TEXTAUSZUG:

────

Allerdings hatte sich der Wind für die Künste bereits gedreht, nachdem 1932 die ästhetische Doktrin des "Sozialistischen Realismus"verbindlich ausgerufen worden war. Komponisten, die sich nicht den Problemen des Proletariats zuwenden und die neue Gesellschaft feiern, verschwinden in Lagern oder werden hingerichtet. Gefordert ist eine volksnahe Musik, die sich – gern mit Text und Programm – dem Alltag zuwendet, allgemein verständlich ist, sich nicht zu nah an seelische Abgründe wagt und formale Experimente meidet. Dmitrij Schostakowitsch weiß um den Ernst dieser Forderungen, und dass auch sein Werk daran gemessen wird. Das "Ringen ist noch im Gange", bekennt er in Mein Schaffensweg, "und ich glaube nicht, dass es so bald abgeschlossen sein wird. [...] Ich war nie ein Formalist und werde nie einer sein. [...] Jetzt steht vor mir als Hauptaufgabe, eine eigene, einfache und ausdrucksvolle musikalische Sprache zu finden. Das Ringen um eine einfache Sprache wird manchmal ein bisschen oberflächlich verstanden. [...] aber einfach zu sprechen bedeutet nicht, so zu sprechen, wie man vor fünfzig oder hundert Jahren gesprochen hat."
Dieses Ringen um den Einklang von sozialistischer Weltanschauung mit der Freiheit des individuellen Ausdrucks bestimmt auch die Sonate für Violoncello und Klavier. Das Allegro beginnt mit einer weit gespannten, sanglichen Melodie des Violoncellos, ohne den ironischen Spott und die expressionistischen Extreme, die man von Schostakowitsch inzwischen erwartet. Auch das zweite, ätherische Thema fügt sich in den konservativ-romantischen Stil ein. Erst die Durchführung verrät den bekannten Schostakowitsch. Pizzikati und obsessive Ostinati lassen die Stimmung umschlagen. In der Reprise kehren die Themen in umgekehrter Reihenfolge wieder. Doch es ist keine Rückkehr zur schwärmerischen Suche des Beginns. Die alte Welt ist verschwunden, und wenn das Hauptthema über einem löcherigen Oktav-Staccato des Klaviers erscheint, ist alle Kraft gewichen und der erste Satz verlischt in gespenstischer Tiefe.

Diese Endzeitstimmung kann auch das anschließende Allegro nicht vertreiben. In manischen Wiederholungen treibt Schostakowitsch seine volkstümlich derben Motive in diesem Scherzo an den Rand des Abgrunds. Auch im Trio geht es mit einer Folge gespenstisch-grotesker Flageolett-Glissandi nicht um Schönklang, was auch die harmonischen Rückungen im Tritonus-Abstand unterstreichen.

────

IHRE AUFGABE:
Übertragen Sie aus dem Textauszug über Schostakowitschs Cellosonate den Satz „In der Reprise kehren die Themen in umgekehrter Reihenfolge wieder.“ ins Englische.

BEREITGESTELLTES MATERIAL:
────

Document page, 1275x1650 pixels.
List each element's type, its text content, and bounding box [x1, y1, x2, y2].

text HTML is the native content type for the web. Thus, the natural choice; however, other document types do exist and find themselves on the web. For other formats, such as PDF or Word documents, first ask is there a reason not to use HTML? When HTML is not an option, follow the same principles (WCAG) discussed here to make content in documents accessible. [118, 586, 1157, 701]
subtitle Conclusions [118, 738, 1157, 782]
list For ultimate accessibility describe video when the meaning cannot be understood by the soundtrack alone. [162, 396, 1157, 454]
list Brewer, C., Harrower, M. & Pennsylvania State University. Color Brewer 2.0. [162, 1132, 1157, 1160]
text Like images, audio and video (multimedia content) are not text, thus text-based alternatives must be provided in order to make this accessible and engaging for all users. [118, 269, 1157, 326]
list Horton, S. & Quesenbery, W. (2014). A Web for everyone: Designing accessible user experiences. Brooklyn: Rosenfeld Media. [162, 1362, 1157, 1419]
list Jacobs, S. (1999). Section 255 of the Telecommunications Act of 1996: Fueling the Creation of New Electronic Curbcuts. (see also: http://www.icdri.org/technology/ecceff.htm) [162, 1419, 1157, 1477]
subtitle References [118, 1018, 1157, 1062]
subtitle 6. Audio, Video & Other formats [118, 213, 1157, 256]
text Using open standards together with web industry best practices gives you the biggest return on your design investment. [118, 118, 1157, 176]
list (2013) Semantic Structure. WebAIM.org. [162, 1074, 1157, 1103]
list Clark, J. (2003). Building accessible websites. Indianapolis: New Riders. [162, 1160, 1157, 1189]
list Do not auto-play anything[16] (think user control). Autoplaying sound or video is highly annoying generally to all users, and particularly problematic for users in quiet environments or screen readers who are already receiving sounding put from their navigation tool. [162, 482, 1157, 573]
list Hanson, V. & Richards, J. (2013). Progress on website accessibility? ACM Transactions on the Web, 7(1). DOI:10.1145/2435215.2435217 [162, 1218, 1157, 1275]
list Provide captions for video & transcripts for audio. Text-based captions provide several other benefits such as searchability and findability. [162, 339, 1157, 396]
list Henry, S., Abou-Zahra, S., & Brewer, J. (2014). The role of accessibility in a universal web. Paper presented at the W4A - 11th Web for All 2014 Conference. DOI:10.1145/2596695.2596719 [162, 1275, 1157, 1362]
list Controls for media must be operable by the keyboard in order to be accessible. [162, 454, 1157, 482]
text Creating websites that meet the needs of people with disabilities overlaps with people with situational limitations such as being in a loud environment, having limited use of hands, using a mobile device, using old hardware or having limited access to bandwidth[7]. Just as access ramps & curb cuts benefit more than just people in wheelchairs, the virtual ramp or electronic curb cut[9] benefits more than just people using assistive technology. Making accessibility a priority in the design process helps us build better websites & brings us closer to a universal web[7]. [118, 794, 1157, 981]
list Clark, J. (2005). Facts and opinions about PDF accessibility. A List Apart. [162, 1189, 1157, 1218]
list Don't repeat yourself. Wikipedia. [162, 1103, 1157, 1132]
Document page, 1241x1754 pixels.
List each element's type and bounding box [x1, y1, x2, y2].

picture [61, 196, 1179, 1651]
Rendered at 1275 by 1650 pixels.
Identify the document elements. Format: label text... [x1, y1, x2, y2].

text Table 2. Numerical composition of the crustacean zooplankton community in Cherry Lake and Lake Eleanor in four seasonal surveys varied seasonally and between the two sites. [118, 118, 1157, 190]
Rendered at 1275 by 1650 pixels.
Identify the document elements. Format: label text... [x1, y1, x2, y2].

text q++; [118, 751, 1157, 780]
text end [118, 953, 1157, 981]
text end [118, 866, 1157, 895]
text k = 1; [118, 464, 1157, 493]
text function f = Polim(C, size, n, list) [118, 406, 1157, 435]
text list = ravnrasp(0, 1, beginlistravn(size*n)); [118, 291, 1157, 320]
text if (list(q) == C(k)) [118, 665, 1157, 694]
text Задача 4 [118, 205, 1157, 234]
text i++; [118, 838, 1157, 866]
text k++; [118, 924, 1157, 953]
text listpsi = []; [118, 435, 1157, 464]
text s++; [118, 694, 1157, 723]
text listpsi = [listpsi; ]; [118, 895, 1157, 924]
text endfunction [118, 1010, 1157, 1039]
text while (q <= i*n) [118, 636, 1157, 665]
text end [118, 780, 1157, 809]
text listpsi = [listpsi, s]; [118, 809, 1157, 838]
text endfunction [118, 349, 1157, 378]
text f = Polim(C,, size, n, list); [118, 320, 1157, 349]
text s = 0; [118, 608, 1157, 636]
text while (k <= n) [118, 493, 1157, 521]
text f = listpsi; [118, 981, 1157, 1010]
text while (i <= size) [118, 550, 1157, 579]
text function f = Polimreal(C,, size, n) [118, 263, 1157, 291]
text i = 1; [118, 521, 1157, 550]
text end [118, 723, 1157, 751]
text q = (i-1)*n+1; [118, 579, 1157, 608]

────

IHRE LÖSUNG:
In the recapitulation, the themes return in reverse order.